A premiere staging of stories by Langston Hughes populates the grand rooms of an historic mansion in Northeast Philadelphia.
The EgoPo Classic Theater company and Theatre in the X have turned seven short stories from “The Ways of White People,” a collection first published in 1934, into a “promenade” play, wherein the audience walks through Glen Foerd mansion, in the Torresdale neighborhood.
Scenes from the stories are played out inside the mansion’s richly designed rooms with inlaid hardwood flooring and ornate Edwardian trim.

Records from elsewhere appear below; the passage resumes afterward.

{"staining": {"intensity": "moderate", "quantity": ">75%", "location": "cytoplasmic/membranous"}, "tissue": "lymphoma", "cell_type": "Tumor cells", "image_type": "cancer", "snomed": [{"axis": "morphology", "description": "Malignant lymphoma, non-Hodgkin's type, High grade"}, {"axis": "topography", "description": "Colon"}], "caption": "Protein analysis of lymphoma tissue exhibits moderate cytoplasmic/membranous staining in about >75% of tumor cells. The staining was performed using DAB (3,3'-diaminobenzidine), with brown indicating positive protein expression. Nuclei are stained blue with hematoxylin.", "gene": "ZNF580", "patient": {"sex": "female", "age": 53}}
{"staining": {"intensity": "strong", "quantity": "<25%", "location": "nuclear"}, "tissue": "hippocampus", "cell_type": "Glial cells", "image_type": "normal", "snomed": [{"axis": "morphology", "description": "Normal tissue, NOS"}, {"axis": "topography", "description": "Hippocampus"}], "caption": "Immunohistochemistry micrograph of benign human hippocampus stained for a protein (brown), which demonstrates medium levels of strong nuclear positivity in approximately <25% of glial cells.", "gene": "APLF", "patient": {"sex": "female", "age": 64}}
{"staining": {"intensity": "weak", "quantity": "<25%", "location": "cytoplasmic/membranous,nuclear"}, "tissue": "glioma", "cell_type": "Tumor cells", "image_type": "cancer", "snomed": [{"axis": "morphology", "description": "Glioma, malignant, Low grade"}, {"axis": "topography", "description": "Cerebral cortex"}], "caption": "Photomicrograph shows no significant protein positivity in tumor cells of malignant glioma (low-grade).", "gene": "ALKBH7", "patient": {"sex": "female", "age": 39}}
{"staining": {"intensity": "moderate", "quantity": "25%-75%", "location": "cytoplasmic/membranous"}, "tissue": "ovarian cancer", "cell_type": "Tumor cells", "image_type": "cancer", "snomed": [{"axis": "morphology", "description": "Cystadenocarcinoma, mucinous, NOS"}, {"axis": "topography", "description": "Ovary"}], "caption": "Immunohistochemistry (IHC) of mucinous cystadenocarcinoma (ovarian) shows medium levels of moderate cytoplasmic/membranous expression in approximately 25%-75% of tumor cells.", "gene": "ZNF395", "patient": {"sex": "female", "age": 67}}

In the kitchen, a Black maid named Cora describes raising her white employer’s daughter after her own daughter of the same age dies, until further tragedy unravels that arrangement.
In one of the bedrooms, a Black violinist who found success playing in Europe returns home to Hopkinsville, Missouri, where he encounters the violent racism he thought he had escaped.
In a parlor off a sunroom, the light-skinned Black man writes a letter to his mother, explaining why he will not greet her in the street anymore because he now passes as white.
“We actually didn’t adapt, really, anything,” said co-director Dane Eissler. “We call it a world premiere theatrical staging, because we’re literally just staging Langston’s words. They are vibrant in and of themselves.”
“You can visually see the words come to life. When you read them, you see the stories,” added co-director Ontaria Kim Wilson. “Which made it easy for us to put it on its feet and introduce it to our actors, because it’s all narrative. We just came in and drew outside of the lines a little bit to maintain the quality of it.”
Primarily known as a poet and founding figure of the Harlem Renaissance, Hughes wrote the stories of “The Ways of White People” in 1933 and 1934 while living on the coast of central California, basing them on his own experiences and those of people he knew.
The stories are not narratively connected, but they are all about conflicts between white and Black people, written from a Black perspective.
Spoiler alert: most do not end well.
“As we found reading them, the tying factor is the destructive nature of white supremacy,” Eissler said. “How it not only crumbles the lives of Black folks, but how it crumbles the lives of those who it is supposed to benefit.”
“There are people in these stories who fight against it but unfortunately they are not victors,” said Wilson. “It shows their desire to want to love, their desire to want to be and coexist in a place where there should be equality.”